| RECORDS FOR THE TASK |
= = = = =

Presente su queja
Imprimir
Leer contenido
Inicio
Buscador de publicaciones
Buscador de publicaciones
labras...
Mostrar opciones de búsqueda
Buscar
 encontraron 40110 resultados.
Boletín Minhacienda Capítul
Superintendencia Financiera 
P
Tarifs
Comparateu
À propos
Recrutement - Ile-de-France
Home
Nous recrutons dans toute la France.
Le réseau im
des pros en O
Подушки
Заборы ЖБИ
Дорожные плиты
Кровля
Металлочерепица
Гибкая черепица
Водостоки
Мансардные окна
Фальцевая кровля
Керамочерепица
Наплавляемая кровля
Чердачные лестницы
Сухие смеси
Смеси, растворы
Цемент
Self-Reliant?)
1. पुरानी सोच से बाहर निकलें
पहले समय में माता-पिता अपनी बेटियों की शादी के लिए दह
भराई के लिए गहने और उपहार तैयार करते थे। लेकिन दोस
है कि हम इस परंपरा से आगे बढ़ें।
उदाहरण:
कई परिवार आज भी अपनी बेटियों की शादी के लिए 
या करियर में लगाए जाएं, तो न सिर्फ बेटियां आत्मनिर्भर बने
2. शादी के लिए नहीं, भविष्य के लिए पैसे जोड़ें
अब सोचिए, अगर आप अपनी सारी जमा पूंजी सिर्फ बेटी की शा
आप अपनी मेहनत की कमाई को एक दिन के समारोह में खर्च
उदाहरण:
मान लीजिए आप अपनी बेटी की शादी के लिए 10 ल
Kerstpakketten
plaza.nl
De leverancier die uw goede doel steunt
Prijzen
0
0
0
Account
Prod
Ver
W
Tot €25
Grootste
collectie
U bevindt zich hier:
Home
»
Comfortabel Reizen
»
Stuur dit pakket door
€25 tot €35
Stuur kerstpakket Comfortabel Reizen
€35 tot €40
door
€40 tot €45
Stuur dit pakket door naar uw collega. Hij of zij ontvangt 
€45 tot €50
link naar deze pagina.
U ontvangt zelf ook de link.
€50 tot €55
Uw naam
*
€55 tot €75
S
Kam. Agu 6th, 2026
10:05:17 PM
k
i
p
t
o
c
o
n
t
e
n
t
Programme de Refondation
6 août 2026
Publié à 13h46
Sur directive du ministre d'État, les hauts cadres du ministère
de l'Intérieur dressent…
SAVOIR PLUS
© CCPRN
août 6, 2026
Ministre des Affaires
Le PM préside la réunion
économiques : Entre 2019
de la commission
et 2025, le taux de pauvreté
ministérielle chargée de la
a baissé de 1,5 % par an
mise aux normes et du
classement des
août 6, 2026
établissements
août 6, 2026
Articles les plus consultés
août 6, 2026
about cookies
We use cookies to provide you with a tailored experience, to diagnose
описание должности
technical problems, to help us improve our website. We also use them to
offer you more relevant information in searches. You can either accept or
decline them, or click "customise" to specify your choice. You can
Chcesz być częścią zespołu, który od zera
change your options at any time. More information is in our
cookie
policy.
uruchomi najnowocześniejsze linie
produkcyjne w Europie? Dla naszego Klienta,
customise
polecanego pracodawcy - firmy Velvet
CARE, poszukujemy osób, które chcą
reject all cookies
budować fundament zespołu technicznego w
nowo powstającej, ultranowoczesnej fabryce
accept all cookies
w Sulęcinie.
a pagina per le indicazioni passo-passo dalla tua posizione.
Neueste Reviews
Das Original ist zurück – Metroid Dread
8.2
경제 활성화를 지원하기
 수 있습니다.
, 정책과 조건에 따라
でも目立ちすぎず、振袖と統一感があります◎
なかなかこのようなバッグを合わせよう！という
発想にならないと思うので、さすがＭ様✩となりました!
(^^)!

= = = = =

| DIRECTIVE |
Give every entry again, exactly as it reads.

| EXERCISE RESPONSE |
Presente su queja
Imprimir
Leer contenido
Inicio
Buscador de publicaciones
Buscador de publicaciones
labras...
Mostrar opciones de búsqueda
Buscar
 encontraron 40110 resultados.
Boletín Minhacienda Capítul
Superintendencia Financiera 
P
Tarifs
Comparateu
À propos
Recrutement - Ile-de-France
Home
Nous recrutons dans toute la France.
Le réseau im
des pros en O
Подушки
Заборы ЖБИ
Дорожные плиты
Кровля
Металлочерепица
Гибкая черепица
Водостоки
Мансардные окна
Фальцевая кровля
Керамочерепица
Наплавляемая кровля
Чердачные лестницы
Сухие смеси
Смеси, растворы
Цемент
Self-Reliant?)
1. पुरानी सोच से बाहर निकलें
पहले समय में माता-पिता अपनी बेटियों की शादी के लिए दह
भराई के लिए गहने और उपहार तैयार करते थे। लेकिन दोस
है कि हम इस परंपरा से आगे बढ़ें।
उदाहरण:
कई परिवार आज भी अपनी बेटियों की शादी के लिए 
या करियर में लगाए जाएं, तो न सिर्फ बेटियां आत्मनिर्भर बने
2. शादी के लिए नहीं, भविष्य के लिए पैसे जोड़ें
अब सोचिए, अगर आप अपनी सारी जमा पूंजी सिर्फ बेटी की शा
आप अपनी मेहनत की कमाई को एक दिन के समारोह में खर्च
उदाहरण:
मान लीजिए आप अपनी बेटी की शादी के लिए 10 ल
Kerstpakketten
plaza.nl
De leverancier die uw goede doel steunt
Prijzen
0
0
0
Account
Prod
Ver
W
Tot €25
Grootste
collectie
U bevindt zich hier:
Home
»
Comfortabel Reizen
»
Stuur dit pakket door
€25 tot €35
Stuur kerstpakket Comfortabel Reizen
€35 tot €40
door
€40 tot €45
Stuur dit pakket door naar uw collega. Hij of zij ontvangt 
€45 tot €50
link naar deze pagina.
U ontvangt zelf ook de link.
€50 tot €55
Uw naam
*
€55 tot €75
S
Kam. Agu 6th, 2026
10:05:17 PM
k
i
p
t
o
c
o
n
t
e
n
t
Programme de Refondation
6 août 2026
Publié à 13h46
Sur directive du ministre d'État, les hauts cadres du ministère
de l'Intérieur dressent…
SAVOIR PLUS
© CCPRN
août 6, 2026
Ministre des Affaires
Le PM préside la réunion
économiques : Entre 2019
de la commission
et 2025, le taux de pauvreté
ministérielle chargée de la
a baissé de 1,5 % par an
mise aux normes et du
classement des
août 6, 2026
établissements
août 6, 2026
Articles les plus consultés
août 6, 2026
about cookies
We use cookies to provide you with a tailored experience, to diagnose
описание должности
technical problems, to help us improve our website. We also use them to
offer you more relevant information in searches. You can either accept or
decline them, or click "customise" to specify your choice. You can
Chcesz być częścią zespołu, który od zera
change your options at any time. More information is in our
cookie
policy.
uruchomi najnowocześniejsze linie
produkcyjne w Europie? Dla naszego Klienta,
customise
polecanego pracodawcy - firmy Velvet
CARE, poszukujemy osób, które chcą
reject all cookies
budować fundament zespołu technicznego w
nowo powstającej, ultranowoczesnej fabryce
accept all cookies
w Sulęcinie.
a pagina per le indicazioni passo-passo dalla tua posizione.
Neueste Reviews
Das Original ist zurück – Metroid Dread
8.2
경제 활성화를 지원하기
 수 있습니다.
, 정책과 조건에 따라
でも目立ちすぎず、振袖と統一感があります◎
なかなかこのようなバッグを合わせよう！という
発想にならないと思うので、さすがＭ様✩となりました!
(^^)!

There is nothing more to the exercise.